The Colorado Springs City Council might formally oppose a Nov. 6 ballot initiative that would require governments to pay landowners if new laws or regulations reduce their property values.
But not all council members agree, and some question whether the council should take a stance on such issues. They’ll vote Tuesday.
Amendment 74, which calls for “just compensation” for affected landowners, is too vague, council members said. Mayor John Suthers, former state attorney general, said it could create a “litigation nightmare” for the city.
“This ballot measure has the potential to hamstring this council,” said President Pro Tem Jill Gaebler. “I can see it stopping all affordable housing projects and redevelopment in our city.”
Councilman Don Knight said the amendment isn’t all bad, and it might force the council and staff to better consider the consequences of their land-use decisions.
“Poorly written?
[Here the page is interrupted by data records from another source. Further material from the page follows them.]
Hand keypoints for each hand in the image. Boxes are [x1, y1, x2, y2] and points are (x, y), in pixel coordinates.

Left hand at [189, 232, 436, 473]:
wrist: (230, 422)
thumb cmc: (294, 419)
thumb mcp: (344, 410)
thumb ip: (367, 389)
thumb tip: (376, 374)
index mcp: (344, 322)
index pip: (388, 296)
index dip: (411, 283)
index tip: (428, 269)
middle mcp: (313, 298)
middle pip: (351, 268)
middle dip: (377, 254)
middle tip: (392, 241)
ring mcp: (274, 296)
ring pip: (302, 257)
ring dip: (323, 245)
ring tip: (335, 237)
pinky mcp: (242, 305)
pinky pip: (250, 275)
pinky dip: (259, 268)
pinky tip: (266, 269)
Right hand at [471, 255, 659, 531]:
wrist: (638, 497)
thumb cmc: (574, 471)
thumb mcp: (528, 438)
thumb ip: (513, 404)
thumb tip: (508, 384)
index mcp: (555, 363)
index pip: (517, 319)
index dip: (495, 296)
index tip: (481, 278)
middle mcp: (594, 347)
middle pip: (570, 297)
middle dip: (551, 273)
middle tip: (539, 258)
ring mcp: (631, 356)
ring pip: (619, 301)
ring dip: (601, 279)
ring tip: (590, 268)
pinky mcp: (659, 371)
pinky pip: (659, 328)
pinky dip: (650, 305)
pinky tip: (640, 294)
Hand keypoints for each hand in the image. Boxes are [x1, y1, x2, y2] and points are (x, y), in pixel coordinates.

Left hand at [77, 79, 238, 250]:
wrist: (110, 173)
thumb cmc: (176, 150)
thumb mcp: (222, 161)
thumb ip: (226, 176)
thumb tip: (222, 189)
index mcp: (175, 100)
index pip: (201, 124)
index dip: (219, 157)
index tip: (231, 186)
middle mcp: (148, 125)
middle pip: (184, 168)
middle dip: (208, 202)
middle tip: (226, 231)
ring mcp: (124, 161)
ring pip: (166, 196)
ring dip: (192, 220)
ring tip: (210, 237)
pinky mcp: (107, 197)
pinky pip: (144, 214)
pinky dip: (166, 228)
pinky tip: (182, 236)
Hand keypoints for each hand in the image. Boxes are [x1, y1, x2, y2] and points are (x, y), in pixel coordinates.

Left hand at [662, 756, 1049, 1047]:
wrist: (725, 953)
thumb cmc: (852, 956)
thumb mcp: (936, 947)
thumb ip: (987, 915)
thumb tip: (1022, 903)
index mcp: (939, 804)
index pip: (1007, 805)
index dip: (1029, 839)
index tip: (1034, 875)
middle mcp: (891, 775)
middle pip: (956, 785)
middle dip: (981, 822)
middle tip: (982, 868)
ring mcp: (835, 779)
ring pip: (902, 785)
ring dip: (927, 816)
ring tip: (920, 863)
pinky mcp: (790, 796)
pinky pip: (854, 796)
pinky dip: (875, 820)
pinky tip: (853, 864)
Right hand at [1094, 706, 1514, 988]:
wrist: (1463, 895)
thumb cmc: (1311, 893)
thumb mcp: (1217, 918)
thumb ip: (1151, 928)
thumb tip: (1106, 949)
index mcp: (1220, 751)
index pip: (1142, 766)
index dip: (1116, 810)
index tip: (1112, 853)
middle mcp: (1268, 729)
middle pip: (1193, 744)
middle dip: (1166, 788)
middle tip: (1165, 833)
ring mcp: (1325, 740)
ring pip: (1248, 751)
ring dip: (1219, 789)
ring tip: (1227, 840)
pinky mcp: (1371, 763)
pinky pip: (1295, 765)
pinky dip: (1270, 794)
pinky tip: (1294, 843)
Yes. But in some ways it’s forcing us to do our job and follow what’s written in city code,” Knight said.
Governments and organizations across the state have spoken against Amendment 74 and its broad language.
Gaebler said the resolution’s language comes from a template written by the nonprofit Colorado Municipal League.
Citing a recent example, Suthers said Broadmoor Bluffs residents might be justified in filing a claim against the city over The Ridge, a contentious affordable housing project near Colorado 115 and South Academy Boulevard.
In May, the council denied those residents’ appeal to halt the project.
“You could probably make the case that an affordable housing unit 10 blocks from your house may impact the fair market value of your house,” Suthers said. “Is that person going to have a claim against the state or the city? Under this language, I think they would.”
Ultimately, those claims could cost Colorado Springs residents, Councilman Andy Pico said.
“Those are your municipal or county taxes that are going to be siphoned off, not to pay for cops and firefighters,” Pico said. “It’s going to cancel the 100 cops. They’re going to hire 50 lawyers who are then going to litigate every piece of this thing.”
Pico also questioned whether it is appropriate for the council to weigh in on partisan issues.
Councilman Tom Strand echoed that doubt, saying if the council approves the resolution, “our constituents will say, ‘Here’s the government looking after the government again.’”
That could backfire and result in more votes for Amendment 74, Strand said.
Suthers is expected to address the council Tuesday, and Strand said he is eager to hear what the mayor has to say.
Strand also said he is considering a motion to postpone the resolution indefinitely, which would effectively kill the local legislation.
Instead of a formal resolution, Knight proposed a letter opposing Amendment 74, which could be signed by all willing council members.